(Saved entries)
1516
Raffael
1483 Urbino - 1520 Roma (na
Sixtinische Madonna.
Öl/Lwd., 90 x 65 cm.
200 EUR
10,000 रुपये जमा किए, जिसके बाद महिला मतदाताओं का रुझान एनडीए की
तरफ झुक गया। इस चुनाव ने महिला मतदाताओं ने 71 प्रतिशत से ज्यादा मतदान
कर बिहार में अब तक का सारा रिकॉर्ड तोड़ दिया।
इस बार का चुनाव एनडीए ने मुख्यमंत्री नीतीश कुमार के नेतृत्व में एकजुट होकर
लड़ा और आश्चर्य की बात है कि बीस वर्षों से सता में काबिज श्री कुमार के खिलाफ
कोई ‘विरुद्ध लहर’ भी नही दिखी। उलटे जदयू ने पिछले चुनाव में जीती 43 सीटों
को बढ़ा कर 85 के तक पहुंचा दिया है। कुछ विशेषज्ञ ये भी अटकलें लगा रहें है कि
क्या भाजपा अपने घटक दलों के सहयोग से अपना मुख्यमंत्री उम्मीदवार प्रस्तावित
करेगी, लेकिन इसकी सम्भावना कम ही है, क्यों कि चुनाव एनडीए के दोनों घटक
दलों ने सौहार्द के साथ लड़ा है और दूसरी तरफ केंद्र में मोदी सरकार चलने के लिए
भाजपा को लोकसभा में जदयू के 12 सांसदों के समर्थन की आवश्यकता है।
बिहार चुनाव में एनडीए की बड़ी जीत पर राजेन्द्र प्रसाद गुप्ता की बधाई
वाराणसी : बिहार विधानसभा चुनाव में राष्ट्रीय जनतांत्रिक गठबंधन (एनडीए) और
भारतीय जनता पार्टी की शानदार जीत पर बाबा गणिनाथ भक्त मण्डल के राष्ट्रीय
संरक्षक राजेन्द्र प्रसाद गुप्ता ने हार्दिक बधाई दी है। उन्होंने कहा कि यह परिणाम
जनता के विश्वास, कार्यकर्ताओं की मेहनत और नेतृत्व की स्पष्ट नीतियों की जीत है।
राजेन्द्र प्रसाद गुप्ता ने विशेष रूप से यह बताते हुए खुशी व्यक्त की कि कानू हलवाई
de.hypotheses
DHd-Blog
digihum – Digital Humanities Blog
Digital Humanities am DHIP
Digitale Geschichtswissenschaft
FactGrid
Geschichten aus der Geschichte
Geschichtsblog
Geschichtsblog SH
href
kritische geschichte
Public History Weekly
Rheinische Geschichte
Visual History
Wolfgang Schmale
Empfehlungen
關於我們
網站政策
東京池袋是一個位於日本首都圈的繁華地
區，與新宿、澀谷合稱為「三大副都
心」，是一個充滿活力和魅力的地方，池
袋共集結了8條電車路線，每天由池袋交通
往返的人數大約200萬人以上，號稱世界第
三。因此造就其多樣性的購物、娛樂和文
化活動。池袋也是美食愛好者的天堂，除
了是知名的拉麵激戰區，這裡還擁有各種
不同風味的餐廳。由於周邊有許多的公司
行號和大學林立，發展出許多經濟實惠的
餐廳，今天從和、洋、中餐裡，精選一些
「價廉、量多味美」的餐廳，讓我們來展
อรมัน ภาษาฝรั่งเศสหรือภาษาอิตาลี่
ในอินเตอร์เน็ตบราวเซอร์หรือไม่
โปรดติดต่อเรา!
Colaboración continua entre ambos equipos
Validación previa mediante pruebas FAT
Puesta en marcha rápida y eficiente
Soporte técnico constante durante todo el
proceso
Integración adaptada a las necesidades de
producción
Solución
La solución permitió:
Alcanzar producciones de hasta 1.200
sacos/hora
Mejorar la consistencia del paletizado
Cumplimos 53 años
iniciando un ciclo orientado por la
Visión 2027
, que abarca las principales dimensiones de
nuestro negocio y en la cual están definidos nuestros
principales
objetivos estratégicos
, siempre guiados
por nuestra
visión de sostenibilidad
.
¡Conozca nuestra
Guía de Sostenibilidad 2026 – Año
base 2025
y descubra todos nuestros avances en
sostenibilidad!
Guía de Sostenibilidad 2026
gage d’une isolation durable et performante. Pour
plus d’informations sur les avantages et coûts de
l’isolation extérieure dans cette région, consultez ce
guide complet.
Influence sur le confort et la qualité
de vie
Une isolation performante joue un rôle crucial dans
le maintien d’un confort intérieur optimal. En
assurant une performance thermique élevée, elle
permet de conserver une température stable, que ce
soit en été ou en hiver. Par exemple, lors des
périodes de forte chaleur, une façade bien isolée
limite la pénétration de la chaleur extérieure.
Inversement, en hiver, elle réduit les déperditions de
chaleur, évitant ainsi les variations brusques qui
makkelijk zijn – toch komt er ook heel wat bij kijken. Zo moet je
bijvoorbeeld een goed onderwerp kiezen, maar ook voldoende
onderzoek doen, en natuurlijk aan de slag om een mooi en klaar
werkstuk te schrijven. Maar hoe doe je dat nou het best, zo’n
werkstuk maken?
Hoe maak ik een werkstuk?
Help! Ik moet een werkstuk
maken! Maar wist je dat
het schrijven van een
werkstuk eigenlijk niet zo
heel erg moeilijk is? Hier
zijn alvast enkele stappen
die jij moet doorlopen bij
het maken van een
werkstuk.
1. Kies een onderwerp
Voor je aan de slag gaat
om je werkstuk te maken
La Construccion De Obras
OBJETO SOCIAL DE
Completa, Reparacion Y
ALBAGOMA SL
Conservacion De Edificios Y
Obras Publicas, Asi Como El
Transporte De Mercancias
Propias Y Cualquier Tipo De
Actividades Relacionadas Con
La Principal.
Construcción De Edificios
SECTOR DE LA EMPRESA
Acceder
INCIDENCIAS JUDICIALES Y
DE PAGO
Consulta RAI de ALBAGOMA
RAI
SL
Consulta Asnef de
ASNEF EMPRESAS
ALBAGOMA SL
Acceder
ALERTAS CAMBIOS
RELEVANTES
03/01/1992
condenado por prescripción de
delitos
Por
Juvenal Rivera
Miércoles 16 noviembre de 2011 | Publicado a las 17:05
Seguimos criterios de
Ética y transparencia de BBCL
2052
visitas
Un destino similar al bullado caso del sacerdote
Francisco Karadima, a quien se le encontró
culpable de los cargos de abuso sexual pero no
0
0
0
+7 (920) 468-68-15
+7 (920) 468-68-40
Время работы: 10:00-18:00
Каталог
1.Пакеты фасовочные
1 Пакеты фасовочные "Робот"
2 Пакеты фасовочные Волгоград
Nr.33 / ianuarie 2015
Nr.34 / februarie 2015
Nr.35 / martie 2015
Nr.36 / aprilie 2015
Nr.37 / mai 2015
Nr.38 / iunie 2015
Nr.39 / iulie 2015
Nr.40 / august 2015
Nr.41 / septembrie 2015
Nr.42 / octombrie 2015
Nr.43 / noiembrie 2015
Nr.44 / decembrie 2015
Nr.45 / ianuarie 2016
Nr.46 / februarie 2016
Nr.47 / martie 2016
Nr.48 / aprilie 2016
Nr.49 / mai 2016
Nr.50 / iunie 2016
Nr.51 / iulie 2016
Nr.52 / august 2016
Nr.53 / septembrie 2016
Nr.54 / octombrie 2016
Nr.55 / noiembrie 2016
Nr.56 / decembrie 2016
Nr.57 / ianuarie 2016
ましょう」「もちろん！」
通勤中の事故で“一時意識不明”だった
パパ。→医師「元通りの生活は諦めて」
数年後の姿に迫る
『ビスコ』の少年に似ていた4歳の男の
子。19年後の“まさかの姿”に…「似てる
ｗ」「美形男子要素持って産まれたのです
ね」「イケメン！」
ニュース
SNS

(Job) Revise the rows above by replacing "Geschichtsblog" with "History Blog" wherever it occurs, and leave everything else unchanged.

(Response)
1516
Raffael
1483 Urbino - 1520 Roma (na
Sixtinische Madonna.
Öl/Lwd., 90 x 65 cm.
200 EUR
10,000 रुपये जमा किए, जिसके बाद महिला मतदाताओं का रुझान एनडीए की
तरफ झुक गया। इस चुनाव ने महिला मतदाताओं ने 71 प्रतिशत से ज्यादा मतदान
कर बिहार में अब तक का सारा रिकॉर्ड तोड़ दिया।
इस बार का चुनाव एनडीए ने मुख्यमंत्री नीतीश कुमार के नेतृत्व में एकजुट होकर
लड़ा और आश्चर्य की बात है कि बीस वर्षों से सता में काबिज श्री कुमार के खिलाफ
कोई ‘विरुद्ध लहर’ भी नही दिखी। उलटे जदयू ने पिछले चुनाव में जीती 43 सीटों
को बढ़ा कर 85 के तक पहुंचा दिया है। कुछ विशेषज्ञ ये भी अटकलें लगा रहें है कि
क्या भाजपा अपने घटक दलों के सहयोग से अपना मुख्यमंत्री उम्मीदवार प्रस्तावित
करेगी, लेकिन इसकी सम्भावना कम ही है, क्यों कि चुनाव एनडीए के दोनों घटक
दलों ने सौहार्द के साथ लड़ा है और दूसरी तरफ केंद्र में मोदी सरकार चलने के लिए
भाजपा को लोकसभा में जदयू के 12 सांसदों के समर्थन की आवश्यकता है।
बिहार चुनाव में एनडीए की बड़ी जीत पर राजेन्द्र प्रसाद गुप्ता की बधाई
वाराणसी : बिहार विधानसभा चुनाव में राष्ट्रीय जनतांत्रिक गठबंधन (एनडीए) और
भारतीय जनता पार्टी की शानदार जीत पर बाबा गणिनाथ भक्त मण्डल के राष्ट्रीय
संरक्षक राजेन्द्र प्रसाद गुप्ता ने हार्दिक बधाई दी है। उन्होंने कहा कि यह परिणाम
जनता के विश्वास, कार्यकर्ताओं की मेहनत और नेतृत्व की स्पष्ट नीतियों की जीत है।
राजेन्द्र प्रसाद गुप्ता ने विशेष रूप से यह बताते हुए खुशी व्यक्त की कि कानू हलवाई
de.hypotheses
DHd-Blog
digihum – Digital Humanities Blog
Digital Humanities am DHIP
Digitale Geschichtswissenschaft
FactGrid
Geschichten aus der Geschichte
History Blog
History Blog SH
href
kritische geschichte
Public History Weekly
Rheinische Geschichte
Visual History
Wolfgang Schmale
Empfehlungen
關於我們
網站政策
東京池袋是一個位於日本首都圈的繁華地
區，與新宿、澀谷合稱為「三大副都
心」，是一個充滿活力和魅力的地方，池
袋共集結了8條電車路線，每天由池袋交通
往返的人數大約200萬人以上，號稱世界第
三。因此造就其多樣性的購物、娛樂和文
化活動。池袋也是美食愛好者的天堂，除
了是知名的拉麵激戰區，這裡還擁有各種
不同風味的餐廳。由於周邊有許多的公司
行號和大學林立，發展出許多經濟實惠的
餐廳，今天從和、洋、中餐裡，精選一些
「價廉、量多味美」的餐廳，讓我們來展
อรมัน ภาษาฝรั่งเศสหรือภาษาอิตาลี่
ในอินเตอร์เน็ตบราวเซอร์หรือไม่
โปรดติดต่อเรา!
Colaboración continua entre ambos equipos
Validación previa mediante pruebas FAT
Puesta en marcha rápida y eficiente
Soporte técnico constante durante todo el
proceso
Integración adaptada a las necesidades de
producción
Solución
La solución permitió:
Alcanzar producciones de hasta 1.200
sacos/hora
Mejorar la consistencia del paletizado
Cumplimos 53 años
iniciando un ciclo orientado por la
Visión 2027
, que abarca las principales dimensiones de
nuestro negocio y en la cual están definidos nuestros
principales
objetivos estratégicos
, siempre guiados
por nuestra
visión de sostenibilidad
.
¡Conozca nuestra
Guía de Sostenibilidad 2026 – Año
base 2025
y descubra todos nuestros avances en
sostenibilidad!
Guía de Sostenibilidad 2026
gage d’une isolation durable et performante. Pour
plus d’informations sur les avantages et coûts de
l’isolation extérieure dans cette région, consultez ce
guide complet.
Influence sur le confort et la qualité
de vie
Une isolation performante joue un rôle crucial dans
le maintien d’un confort intérieur optimal. En
assurant une performance thermique élevée, elle
permet de conserver une température stable, que ce
soit en été ou en hiver. Par exemple, lors des
périodes de forte chaleur, une façade bien isolée
limite la pénétration de la chaleur extérieure.
Inversement, en hiver, elle réduit les déperditions de
chaleur, évitant ainsi les variations brusques qui
makkelijk zijn – toch komt er ook heel wat bij kijken. Zo moet je
bijvoorbeeld een goed onderwerp kiezen, maar ook voldoende
onderzoek doen, en natuurlijk aan de slag om een mooi en klaar
werkstuk te schrijven. Maar hoe doe je dat nou het best, zo’n
werkstuk maken?
Hoe maak ik een werkstuk?
Help! Ik moet een werkstuk
maken! Maar wist je dat
het schrijven van een
werkstuk eigenlijk niet zo
heel erg moeilijk is? Hier
zijn alvast enkele stappen
die jij moet doorlopen bij
het maken van een
werkstuk.
1. Kies een onderwerp
Voor je aan de slag gaat
om je werkstuk te maken
La Construccion De Obras
OBJETO SOCIAL DE
Completa, Reparacion Y
ALBAGOMA SL
Conservacion De Edificios Y
Obras Publicas, Asi Como El
Transporte De Mercancias
Propias Y Cualquier Tipo De
Actividades Relacionadas Con
La Principal.
Construcción De Edificios
SECTOR DE LA EMPRESA
Acceder
INCIDENCIAS JUDICIALES Y
DE PAGO
Consulta RAI de ALBAGOMA
RAI
SL
Consulta Asnef de
ASNEF EMPRESAS
ALBAGOMA SL
Acceder
ALERTAS CAMBIOS
RELEVANTES
03/01/1992
condenado por prescripción de
delitos
Por
Juvenal Rivera
Miércoles 16 noviembre de 2011 | Publicado a las 17:05
Seguimos criterios de
Ética y transparencia de BBCL
2052
visitas
Un destino similar al bullado caso del sacerdote
Francisco Karadima, a quien se le encontró
culpable de los cargos de abuso sexual pero no
0
0
0
+7 (920) 468-68-15
+7 (920) 468-68-40
Время работы: 10:00-18:00
Каталог
1.Пакеты фасовочные
1 Пакеты фасовочные "Робот"
2 Пакеты фасовочные Волгоград
Nr.33 / ianuarie 2015
Nr.34 / februarie 2015
Nr.35 / martie 2015
Nr.36 / aprilie 2015
Nr.37 / mai 2015
Nr.38 / iunie 2015
Nr.39 / iulie 2015
Nr.40 / august 2015
Nr.41 / septembrie 2015
Nr.42 / octombrie 2015
Nr.43 / noiembrie 2015
Nr.44 / decembrie 2015
Nr.45 / ianuarie 2016
Nr.46 / februarie 2016
Nr.47 / martie 2016
Nr.48 / aprilie 2016
Nr.49 / mai 2016
Nr.50 / iunie 2016
Nr.51 / iulie 2016
Nr.52 / august 2016
Nr.53 / septembrie 2016
Nr.54 / octombrie 2016
Nr.55 / noiembrie 2016
Nr.56 / decembrie 2016
Nr.57 / ianuarie 2016
ましょう」「もちろん！」
通勤中の事故で“一時意識不明”だった
パパ。→医師「元通りの生活は諦めて」
数年後の姿に迫る
『ビスコ』の少年に似ていた4歳の男の
子。19年後の“まさかの姿”に…「似てる
ｗ」「美形男子要素持って産まれたのです
ね」「イケメン！」
ニュース
SNS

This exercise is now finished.